Ne redoutez-vous pas la compétition accrue à laquelle se livreraient les nations dans un monde tel que vous le souhaitez? Au risque de renforcer le rejet ou la haine de ses voisins?
Dans mon livre, je consacre un chapitre entier à cette objection qui m’est souvent faite. Il arrive parfois qu’à force de vouloir le meilleur pour les siens, on en vienne à haïr les autres, lorsque ceux-ci sont perçus comme des rivaux. Mais nous devons alors reconnaître, tout aussi humblement, que les mouvements universalistes ne sont pas exempts non plus d’une certaine inclination à la haine ou au sectarisme. Chacun des grands courants universels de l’histoire en a fait montre, qu’il s’agisse du christianisme, de l’islam ou du marxisme. En bâtissant leur empire, les universalistes ont souvent rejeté les particularismes nationaux qui se sont mis en travers de leur chemin et ont refusé d’accepter leur prétention à apporter à l’humanité entière la paix et la prospérité.

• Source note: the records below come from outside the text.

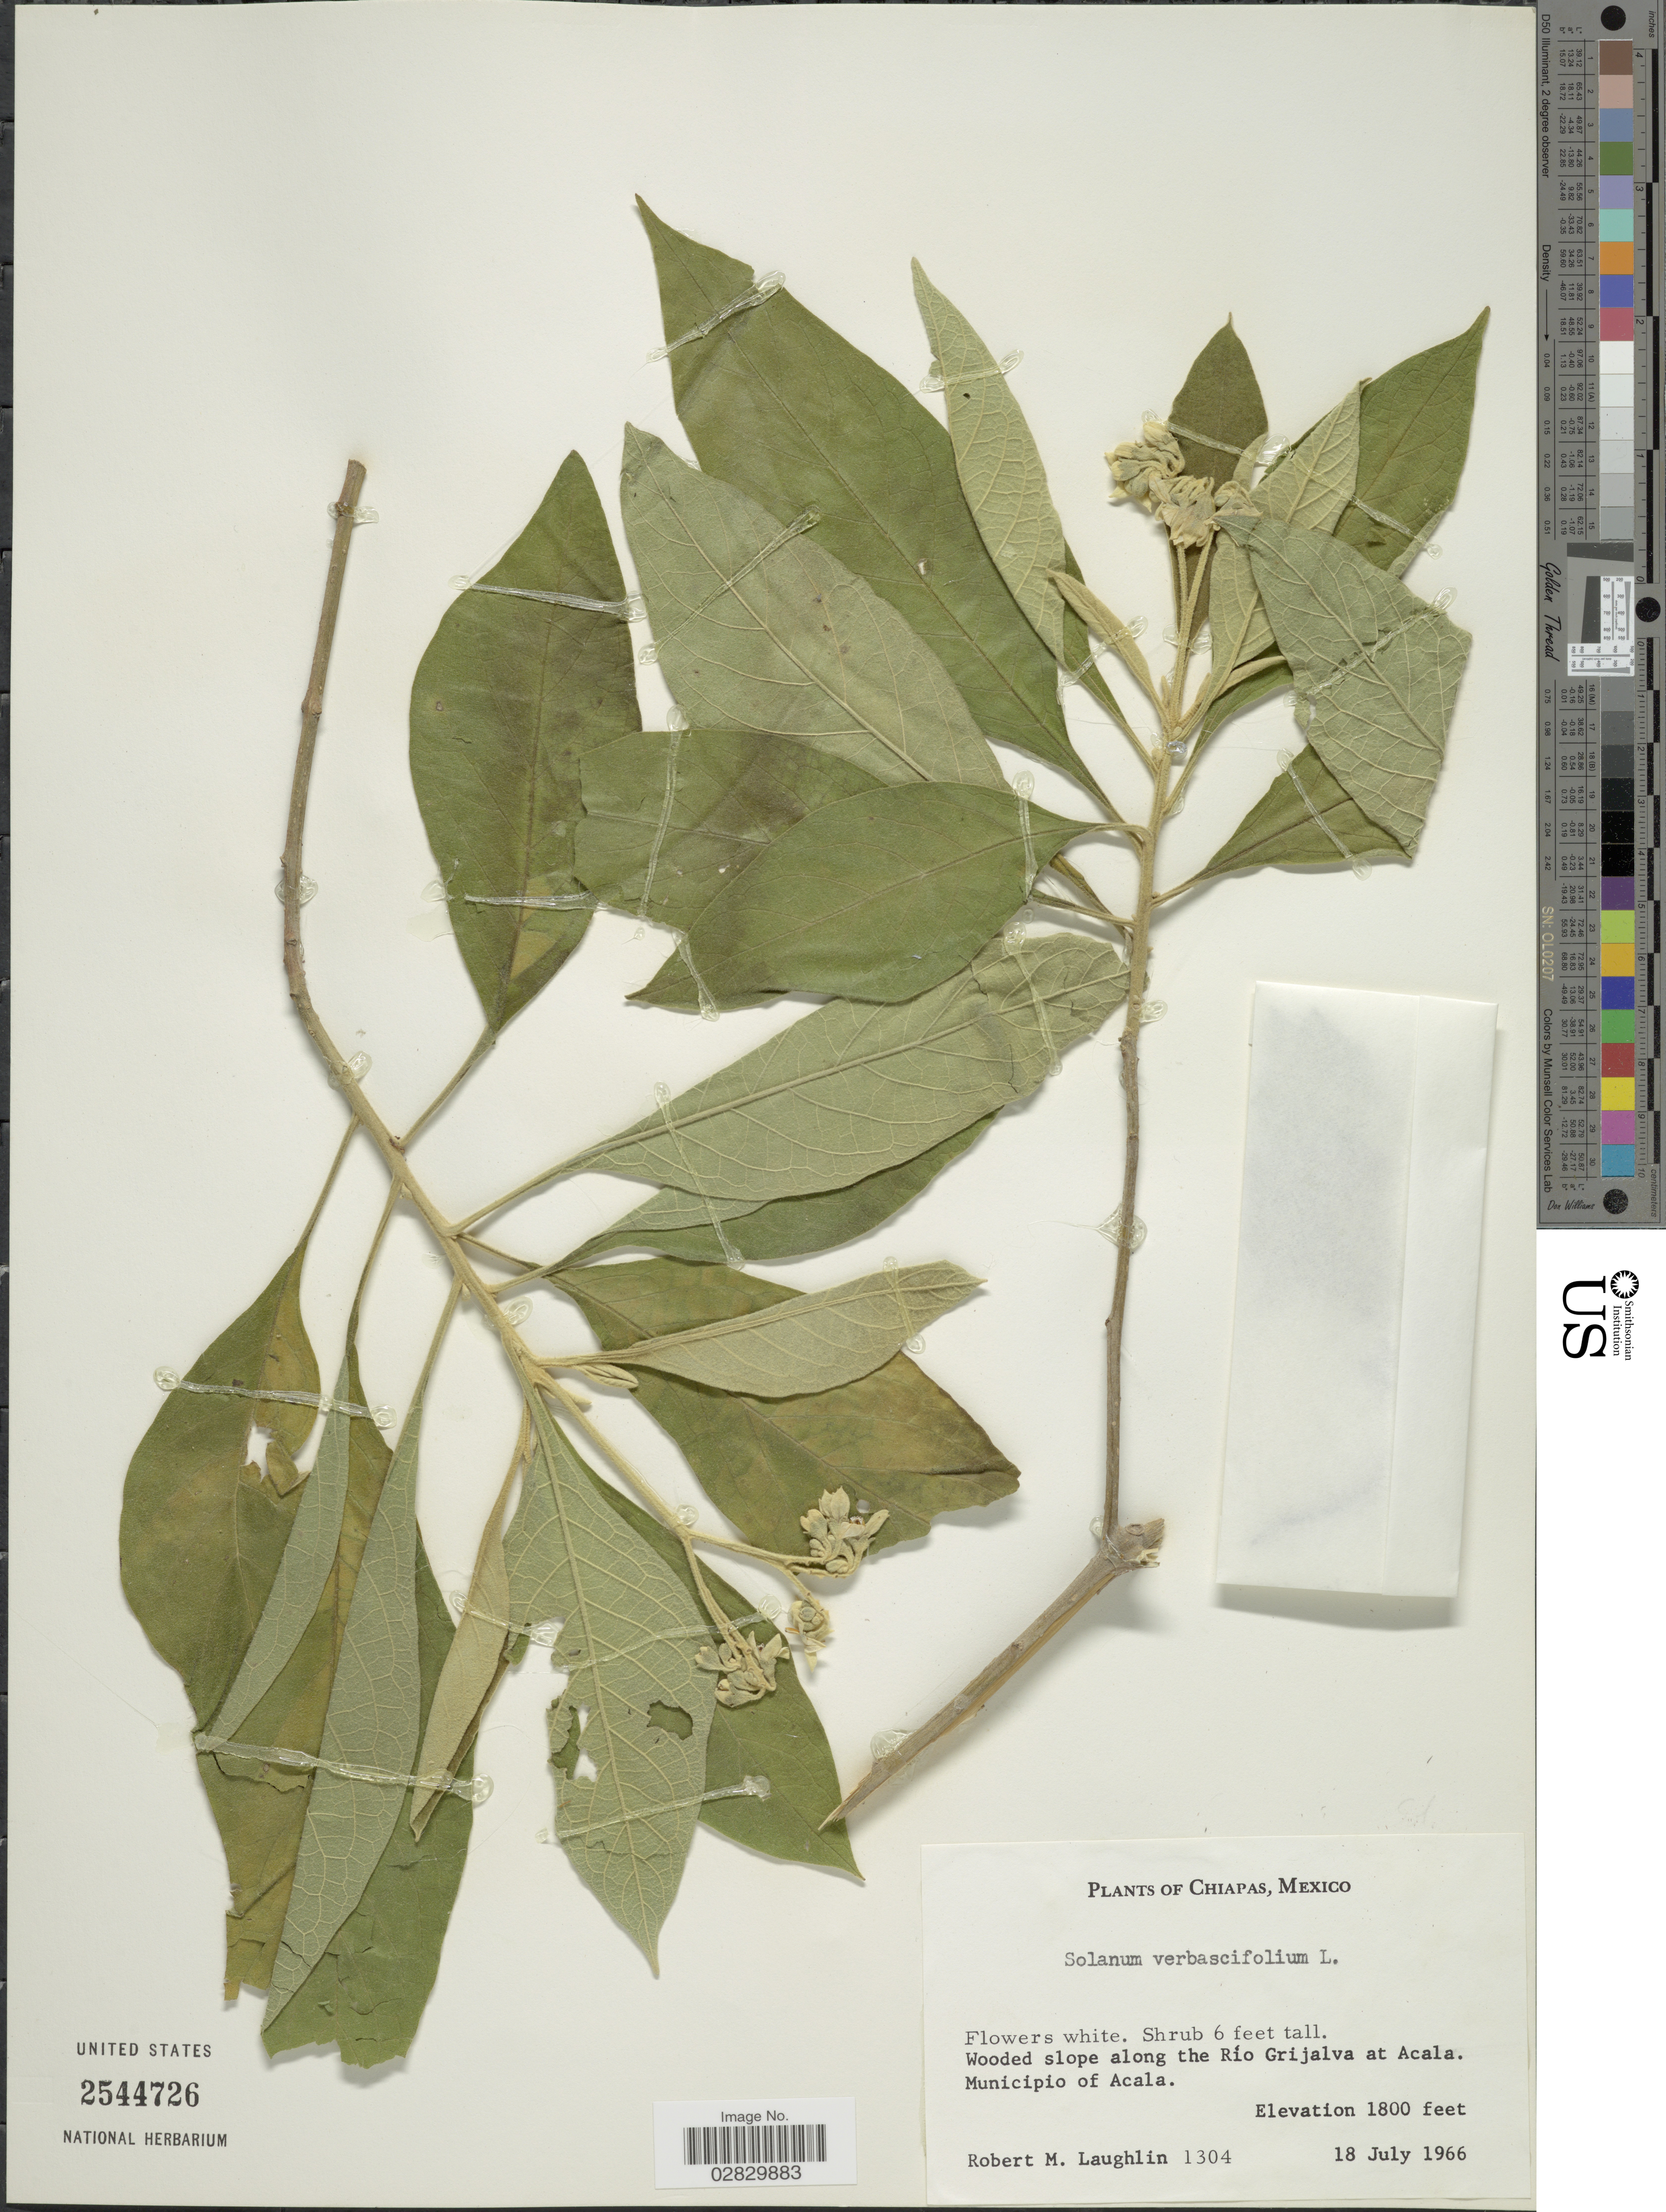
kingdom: Plantae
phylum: Tracheophyta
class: Magnoliopsida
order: Solanales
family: Solanaceae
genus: Solanum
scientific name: Solanum erianthum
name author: D. Don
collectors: R. M. Laughlin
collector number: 1304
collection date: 1966-07-18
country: Mexico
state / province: Chiapas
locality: Wooded slope along the Río Grijalva at Acala, Municipio of Acala.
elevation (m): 549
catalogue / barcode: US 2544726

Cette détestation du particulier, qui est une constante dans tous les grands universalismes, est flagrante aujourd’hui dès lors qu’un pays sort du rang: regardez le torrent de mépris et d’insultes qui s’est répandu contre les Britanniques qui ont opté pour le Brexit, contre TRUMP, contre SALVINI, contre la Hongrie, l’Autriche et la Pologne, contre Israël… Les nouveaux universalistes vouent aux gémonies l’indépendance nationale.
En quoi le nationalisme est-il une «vertu»?
Dans le sens où un nationaliste ne prétend pas savoir ce qui est bon pour n’importe qui, n’importe où dans le monde. Il fait preuve d’une grande humilité, lui, au moins. N’est-ce pas incroyable de vouloir dicter à tous les pays qui ils doivent choisir pour ministre, quel budget ils doivent voter, et qui sera en droit de traverser leurs frontières?
Face à cette arrogance vicieuse, je considère en effet le nationalisme comme une vertu. Le nationaliste, lui, dessine une frontière par terre et dit au reste du monde: «Au-delà de cette limite, je renonce à faire imposer ma volonté. Je laisse mes voisins libres d’être différents.» Un universaliste répondra que c’est immoral, car c’est la marque d’une profonde indifférence à l’égard des autres. Mais c’est en réalité tout l’inverse: le nationaliste est vertueux, car il limite sa propre arrogance et laisse les autres conduire leur vie à leur guise.
Que vous inspirent les difficultés qu’ont les Britanniques à mettre en œuvre le Brexit ? N’est-il pas déjà trop tard pour revenir en arrière?
Non, il n’est pas trop tard. Si les différents gouvernements nationalistes aujourd’hui au pouvoir dans le monde parviennent à prouver leur capacité à diriger un pays de manière responsable, et sans engendrer de haine ou de tensions, alors ils viendront peut-être à bout de l’impérialisme libéral. Ils ont une chance de restaurer un ordre du monde fondé sur la liberté des nations. Il ne tient désormais qu’à eux de la saisir, et je ne peux prédire s’ils y parviendront: j’espère seulement qu’ils auront assez de sagesse et de talent pour cela.
Yoram Hazony est spécialiste de la Bible et docteur en philosophie politique. Il a fondé le Herzl Institute et enseigne la philosophie et la théologie à Jérusalem. Ce penseur de la droite israélienne est également auteur de nombreux articles publiés dans les journaux américains les plus prestigieux, du New York Times au Wall Street Journal. Presque inconnu en France, sonlivre The Virtue of Nationalism a suscité un vif débat aux Etats-Unis.